Jurista

La justicia es cara y, en consecuencia, desigual. Existen dos clases de justicia: una para los ricos y otra para los pobres. Las dos se pagan en euros según el baremo que regulan los colegios profesionales, pero sus cuantías mínimas --idénticas para ambos grupos-- son prohibitivas para el ciudadano medio.

Para la banca, las grandes empresas y los delincuentes de corbata esta desigualdad constituye un arma de gran potencia y eficacia. Los magnates pueden contratar a los mejores profesionales cuya cotización depende de su prestigio o posición. Pero los carentes de fortuna han de encomendar sus asuntos a letrados del montón si sus ingresos les impiden acogerse a los del turno de oficio.

Esta discriminación, amparada por la doble moral constitucional, constituye una clara injusticia social. Porque no es cierto que la justicia sea gratuita; por el contrario, la justicia es lenta, sumamente costosa, burocrática y mala y, lo que es más grave, para acceder a ella, es obligatoria la asistencia letrada aunque la ineptitud de muchos profesionales la haga ineficaz.

## Tarea asignada 1
Según el texto sobre la justicia, ¿qué es obligatorio para acceder a ella?
## Tarea asignada 2
Transcribe del texto sobre la justicia el fragmento comprendido entre "La justicia es cara" y "turno de oficio.", ambos incluidos.

## Registros de datos
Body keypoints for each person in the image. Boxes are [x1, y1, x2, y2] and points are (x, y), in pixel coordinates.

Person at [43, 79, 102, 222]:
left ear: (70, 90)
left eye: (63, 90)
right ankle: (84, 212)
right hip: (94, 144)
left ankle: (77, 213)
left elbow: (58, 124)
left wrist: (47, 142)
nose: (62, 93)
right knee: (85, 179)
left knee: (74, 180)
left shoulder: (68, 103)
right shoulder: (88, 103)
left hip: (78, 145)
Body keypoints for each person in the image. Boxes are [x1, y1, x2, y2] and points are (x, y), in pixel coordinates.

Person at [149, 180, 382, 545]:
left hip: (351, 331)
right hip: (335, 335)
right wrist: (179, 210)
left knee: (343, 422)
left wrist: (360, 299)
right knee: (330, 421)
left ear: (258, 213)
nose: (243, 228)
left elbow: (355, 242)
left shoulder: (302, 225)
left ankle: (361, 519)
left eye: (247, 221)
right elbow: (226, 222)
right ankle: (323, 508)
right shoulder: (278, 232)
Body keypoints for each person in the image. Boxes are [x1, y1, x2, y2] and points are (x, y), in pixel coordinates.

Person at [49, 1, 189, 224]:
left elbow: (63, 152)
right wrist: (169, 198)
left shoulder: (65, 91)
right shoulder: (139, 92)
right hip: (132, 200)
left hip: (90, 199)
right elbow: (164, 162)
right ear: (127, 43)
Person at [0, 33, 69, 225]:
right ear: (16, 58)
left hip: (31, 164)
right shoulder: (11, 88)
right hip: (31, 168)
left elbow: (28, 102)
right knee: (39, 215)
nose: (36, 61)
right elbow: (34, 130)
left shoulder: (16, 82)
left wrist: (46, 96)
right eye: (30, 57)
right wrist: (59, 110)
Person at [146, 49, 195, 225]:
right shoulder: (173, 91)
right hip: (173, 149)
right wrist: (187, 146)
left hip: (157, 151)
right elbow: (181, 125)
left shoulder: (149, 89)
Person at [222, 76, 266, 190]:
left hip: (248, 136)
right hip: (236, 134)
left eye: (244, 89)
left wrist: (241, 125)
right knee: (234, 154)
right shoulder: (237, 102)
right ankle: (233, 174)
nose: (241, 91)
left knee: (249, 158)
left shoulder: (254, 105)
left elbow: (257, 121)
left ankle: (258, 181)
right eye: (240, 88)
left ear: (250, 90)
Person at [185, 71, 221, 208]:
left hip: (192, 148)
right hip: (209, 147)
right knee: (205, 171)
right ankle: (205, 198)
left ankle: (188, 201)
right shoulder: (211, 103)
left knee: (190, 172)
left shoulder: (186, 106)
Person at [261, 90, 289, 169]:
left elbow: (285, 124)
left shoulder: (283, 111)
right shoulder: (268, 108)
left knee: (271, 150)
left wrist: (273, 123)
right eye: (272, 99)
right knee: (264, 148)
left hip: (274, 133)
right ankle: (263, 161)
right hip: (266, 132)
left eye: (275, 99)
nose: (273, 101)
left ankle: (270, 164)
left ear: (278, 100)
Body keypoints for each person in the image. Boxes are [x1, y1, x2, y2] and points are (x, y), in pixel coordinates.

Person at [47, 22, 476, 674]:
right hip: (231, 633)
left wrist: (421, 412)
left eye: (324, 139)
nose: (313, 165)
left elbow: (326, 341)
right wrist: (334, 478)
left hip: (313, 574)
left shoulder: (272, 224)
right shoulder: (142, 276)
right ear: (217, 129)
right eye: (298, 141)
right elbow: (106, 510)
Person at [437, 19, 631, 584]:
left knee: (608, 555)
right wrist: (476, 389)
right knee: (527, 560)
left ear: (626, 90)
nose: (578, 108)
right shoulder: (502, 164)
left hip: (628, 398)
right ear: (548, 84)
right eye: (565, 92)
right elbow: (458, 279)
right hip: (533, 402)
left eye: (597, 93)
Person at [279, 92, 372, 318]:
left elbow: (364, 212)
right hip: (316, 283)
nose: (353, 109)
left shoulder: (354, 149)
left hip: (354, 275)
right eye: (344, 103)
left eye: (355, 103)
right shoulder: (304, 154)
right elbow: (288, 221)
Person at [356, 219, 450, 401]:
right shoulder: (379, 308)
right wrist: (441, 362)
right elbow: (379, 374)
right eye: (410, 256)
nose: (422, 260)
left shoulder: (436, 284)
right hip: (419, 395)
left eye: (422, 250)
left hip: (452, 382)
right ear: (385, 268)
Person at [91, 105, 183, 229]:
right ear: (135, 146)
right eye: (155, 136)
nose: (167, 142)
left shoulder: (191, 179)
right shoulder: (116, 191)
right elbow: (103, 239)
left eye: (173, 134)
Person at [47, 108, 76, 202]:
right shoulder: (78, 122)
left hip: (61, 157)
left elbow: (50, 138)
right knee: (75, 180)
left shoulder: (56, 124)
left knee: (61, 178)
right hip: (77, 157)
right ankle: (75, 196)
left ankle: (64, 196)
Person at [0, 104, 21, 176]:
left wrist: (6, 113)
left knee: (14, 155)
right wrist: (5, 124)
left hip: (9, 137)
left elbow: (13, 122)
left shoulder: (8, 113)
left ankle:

## Casilla de respuesta 1
La asistencia letrada.

## Casilla de respuesta 2
La justicia es cara y, en consecuencia, desigual. Existen dos clases de justicia: una para los ricos y otra para los pobres. Las dos se pagan en euros según el baremo que regulan los colegios profesionales, pero sus cuantías mínimas --idénticas para ambos grupos-- son prohibitivas para el ciudadano medio.

Para la banca, las grandes empresas y los delincuentes de corbata esta desigualdad constituye un arma de gran potencia y eficacia. Los magnates pueden contratar a los mejores profesionales cuya cotización depende de su prestigio o posición. Pero los carentes de fortuna han de encomendar sus asuntos a letrados del montón si sus ingresos les impiden acogerse a los del turno de oficio.